$$3x_{1} - x_{2} + x_{3} = 1,$$ $$3x_{1} + 6x_{2} + 2x_{3} = 0,$$ $$3x_{1}+3x_{2}+7x_{3} = 4$$
So, from this I got T = \begin{bmatrix} 0 & \frac{-1}{3} & \frac{1}{3} \\[0.3em] \frac{1}{2} & 0 & \frac{1}{3} \\[0.3em] \frac{3}{7} & \frac{3}{7} & 0 \end{bmatrix} $C= [-1/3, 0, -4/7]$
Then, I got $x_{1}^1 = 0.33$, $x_{2}^1 = 0, x_{3}^1 = -0.57$ and $x_{1}^2 = 0.33, x_{2}^2 = 0.833, x_{3}^2 = 0.142$
But, the answer in the book is $(0.1428571, -0.3571429, 0.4285714)$. Did I do something wrong? I am confused here. Can someone please help me understand this?
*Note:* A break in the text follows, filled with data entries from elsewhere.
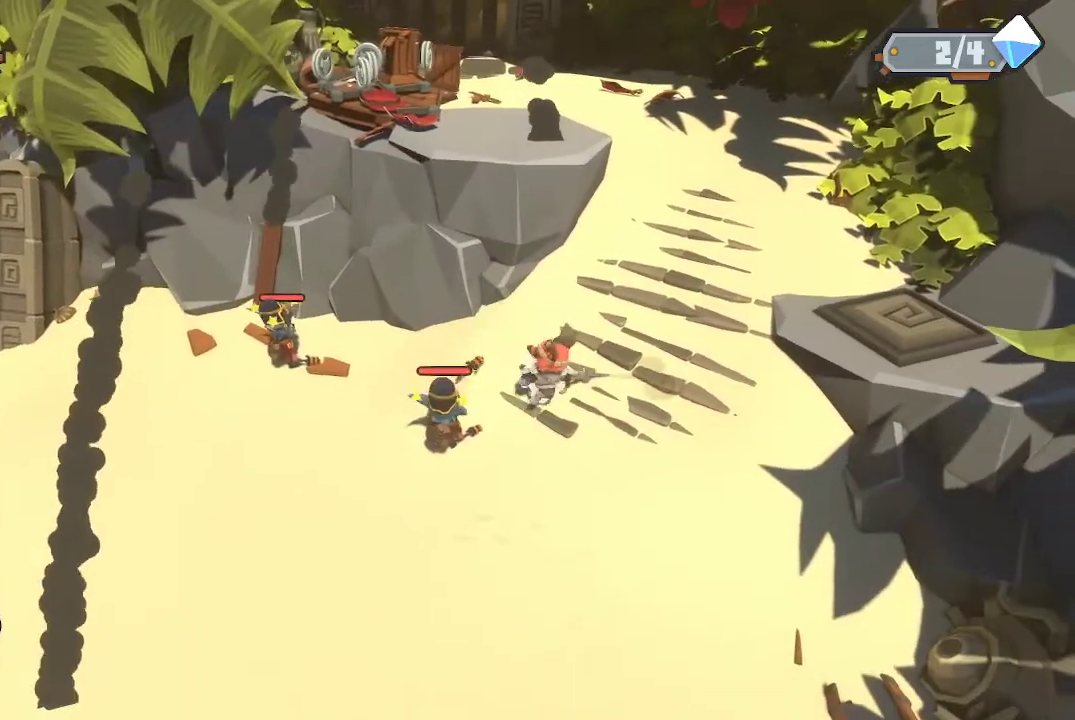
{"buttons": [], "left_stick": "left", "right_stick": "center", "events": [[200, "R1", "up"], [267, "R1", "down"], [367, "R1", "up"], [433, "R1", "down"], [500, "R1", "up"]]}
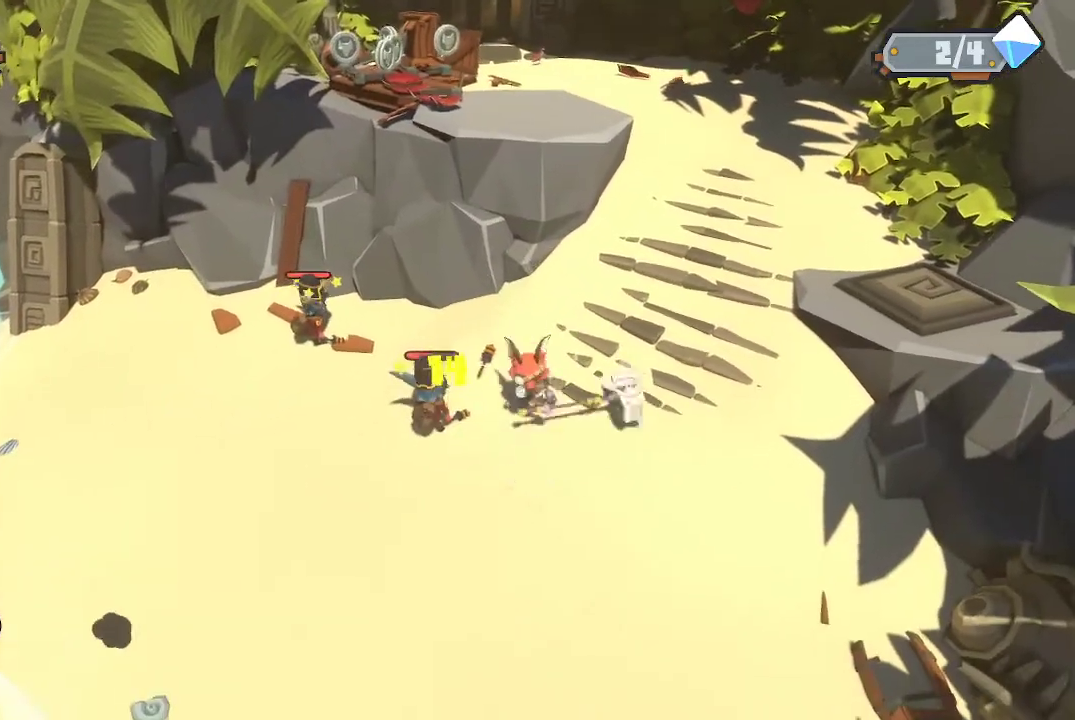
{"buttons": ["R1"], "left_stick": "left", "right_stick": "center", "events": [[33, "R1", "down"], [133, "R1", "up"], [200, "R1", "down"], [267, "R1", "up"], [333, "R1", "down"], [400, "R1", "up"], [467, "R1", "down"]]}
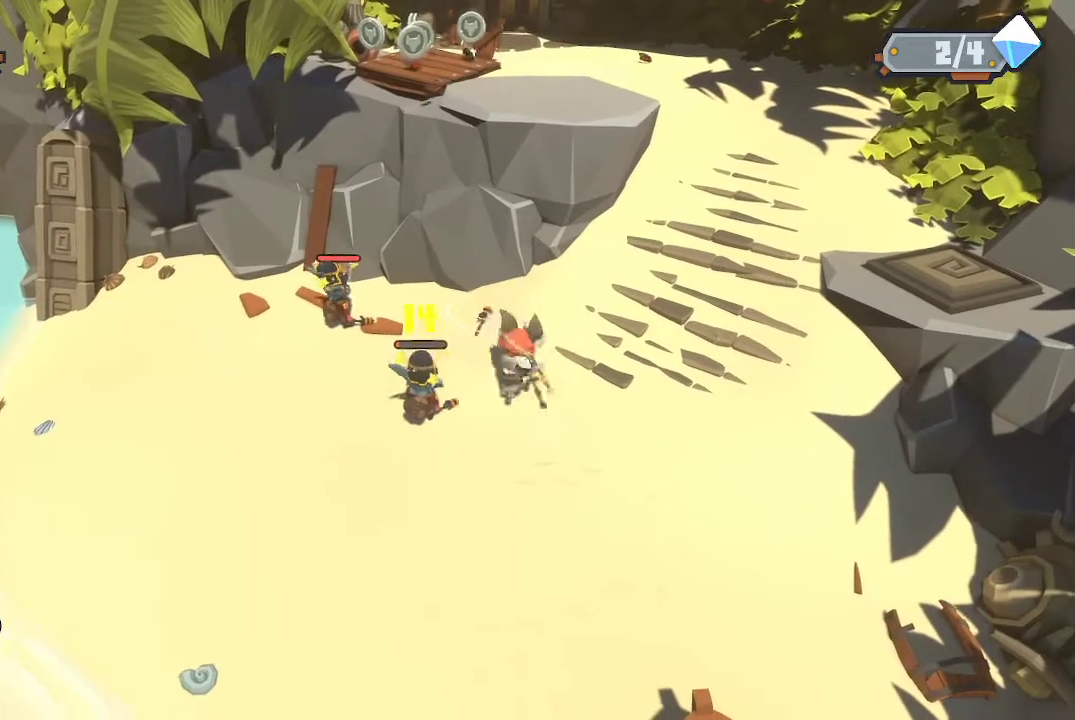
{"buttons": ["R1"], "left_stick": "up-left", "right_stick": "center", "events": [[33, "R1", "up"], [100, "R1", "down"], [100, "left_stick", "up-left"], [233, "R1", "up"], [300, "R1", "down"], [400, "R1", "up"], [433, "R1", "down"]]}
Thanks.
First iteration:
$$0.333333, \text{ }0.,\text{ }0.571429$$
Second iteration:
$$0.142857,\text{ }-0.357143\text{ },0.428571$$
So, it looks like somehow the sign of your $x_3$ on the first iteration got corrupted.
We rewrite the system as:
$$x_1 = \dfrac{1}{3} x_2 -\dfrac{1}{3}x_3 + \dfrac{1}{3} \\ x_2 = -\dfrac{1}{2}x_1 + 0 x_2 - \dfrac{1}{3}x_3 \\ x_3 = - \dfrac{3}{7}x_1 - \dfrac{3}{7}x_2 + \dfrac{4}{7}$$
Initial start point: $x^{(0)} = (x_1, x_2, x_3) = (0,0,0)$.
First iteration (substitute $x^{(0)}$ into the system to find the next set of values):
$$x_1 = 0 + 0 + \dfrac{1}{3}, x_2 = 0 + 0 + 0, x_ 3 = 0 + 0 +\dfrac{4}{7}$$
Now, you try the second iteration, just substitute the first iterations values into the three equations.